Die Staatsanwaltschaft Basel-Stadt lehnte es im November 2024 ab, ein Strafverfahren zu eröffnen, weil die vorgeworfenen Straftaten offensichtlich nicht erfüllt seien. Das Appellationsgericht Basel-Stadt bestätigte diese Entscheidung im Dezember 2025. Der Anzeigesteller zog den Fall weiter ans höchste Gericht und verlangte, dass ein Strafverfahren durchgeführt werde.

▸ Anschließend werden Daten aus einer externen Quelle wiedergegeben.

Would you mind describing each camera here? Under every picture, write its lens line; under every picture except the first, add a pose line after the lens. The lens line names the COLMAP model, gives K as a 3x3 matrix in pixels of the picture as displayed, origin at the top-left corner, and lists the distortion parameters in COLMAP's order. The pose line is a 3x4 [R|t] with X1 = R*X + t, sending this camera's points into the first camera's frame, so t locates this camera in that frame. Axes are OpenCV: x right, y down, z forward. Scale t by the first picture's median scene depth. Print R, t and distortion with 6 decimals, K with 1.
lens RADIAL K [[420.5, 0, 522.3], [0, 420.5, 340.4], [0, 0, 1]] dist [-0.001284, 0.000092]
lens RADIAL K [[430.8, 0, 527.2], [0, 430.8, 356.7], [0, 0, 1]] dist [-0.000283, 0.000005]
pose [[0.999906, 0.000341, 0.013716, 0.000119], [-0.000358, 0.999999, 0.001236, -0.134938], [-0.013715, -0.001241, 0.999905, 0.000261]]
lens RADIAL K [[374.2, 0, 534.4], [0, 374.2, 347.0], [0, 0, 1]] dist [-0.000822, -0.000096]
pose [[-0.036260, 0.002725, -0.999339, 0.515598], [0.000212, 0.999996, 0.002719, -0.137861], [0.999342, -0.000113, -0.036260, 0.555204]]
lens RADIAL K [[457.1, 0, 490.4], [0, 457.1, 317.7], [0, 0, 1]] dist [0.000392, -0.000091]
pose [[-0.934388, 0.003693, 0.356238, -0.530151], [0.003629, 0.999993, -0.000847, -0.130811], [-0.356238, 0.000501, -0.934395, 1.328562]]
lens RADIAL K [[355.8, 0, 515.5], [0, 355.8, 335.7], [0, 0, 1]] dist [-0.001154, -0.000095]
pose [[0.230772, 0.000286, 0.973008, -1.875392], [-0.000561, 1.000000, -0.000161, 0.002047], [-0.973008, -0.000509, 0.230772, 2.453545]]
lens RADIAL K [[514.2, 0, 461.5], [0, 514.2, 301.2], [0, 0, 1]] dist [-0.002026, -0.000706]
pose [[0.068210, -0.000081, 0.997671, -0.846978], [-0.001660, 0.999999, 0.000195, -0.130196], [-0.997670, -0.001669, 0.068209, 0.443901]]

Die Bundesrichter traten auf die Eingabe jedoch nicht ein. Sie begründeten dies damit, dass der Handelsregisterleiter in amtlicher Funktion gehandelt habe. Allfällige Schadenersatz- oder Genugtuungsansprüche würden deshalb nicht dem Zivilrecht, sondern dem kantonalen Staatshaftungsrecht unterstehen. Dieses sieht vor, dass ausschliesslich der Kanton – und nicht die fehlbare Person selbst – für Schäden haftet, die sein Personal in Ausübung seiner Tätigkeit verursacht. Solche öffentlich-rechtlichen Ansprüche berechtigen eine Privatperson aber nicht, beim Bundesgericht gegen die Ablehnung einer Strafanzeige vorzugehen.

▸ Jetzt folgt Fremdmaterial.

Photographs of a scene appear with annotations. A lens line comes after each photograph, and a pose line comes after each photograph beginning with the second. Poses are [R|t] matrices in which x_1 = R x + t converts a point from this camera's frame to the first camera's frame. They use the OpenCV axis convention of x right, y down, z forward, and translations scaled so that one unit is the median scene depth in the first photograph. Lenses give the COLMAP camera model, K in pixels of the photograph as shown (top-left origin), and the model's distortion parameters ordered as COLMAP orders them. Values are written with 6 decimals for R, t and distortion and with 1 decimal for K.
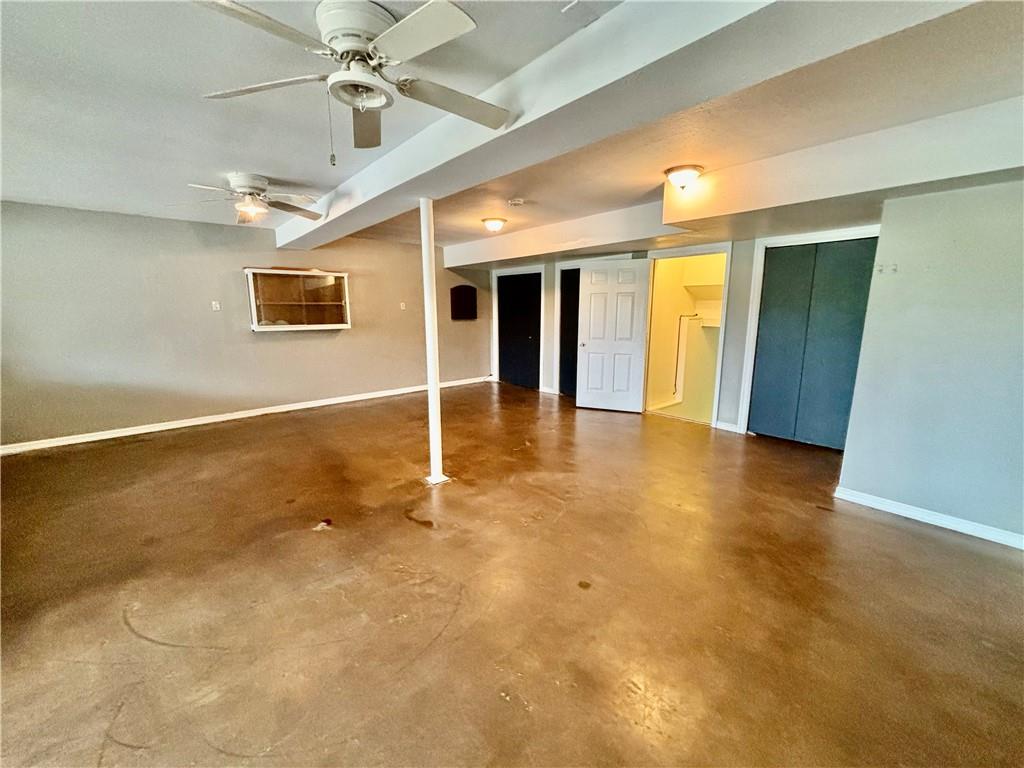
lens RADIAL K [[412.3, 0, 513.5], [0, 412.3, 382.7], [0, 0, 1]] dist [0.000463, -0.000230]
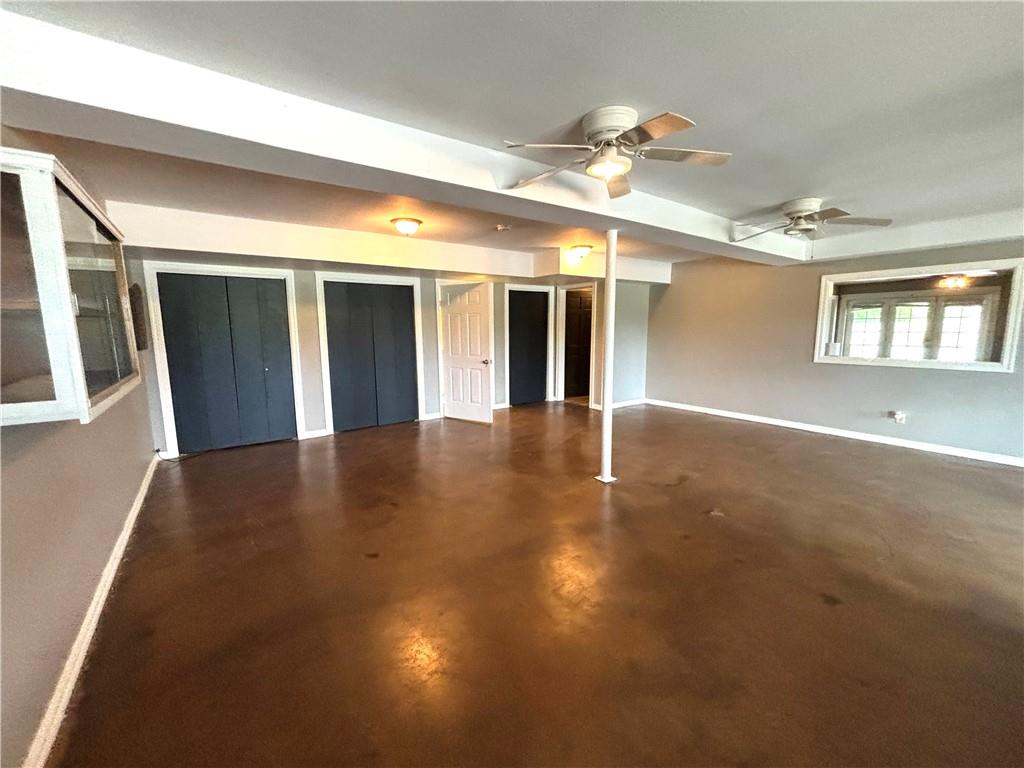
lens RADIAL K [[412.3, 0, 513.7], [0, 412.3, 386.5], [0, 0, 1]] dist [0.000463, -0.000230]
pose [[0.078751, -0.137144, 0.987416, -1.038731], [0.183768, 0.975514, 0.120835, -0.151604], [-0.979810, 0.171939, 0.102025, 0.899581]]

Der Anzeigesteller hatte zwar versucht, konkrete Schadenspositionen wie Umzugs- und doppelte Mietkosten geltend zu machen. Darauf gingen die Richter jedoch nicht weiter ein, da schon die grundlegende Voraussetzung für ein Eintreten fehlte. Die Gerichtskosten von 3000 Franken hat der Anzeigesteller zu tragen.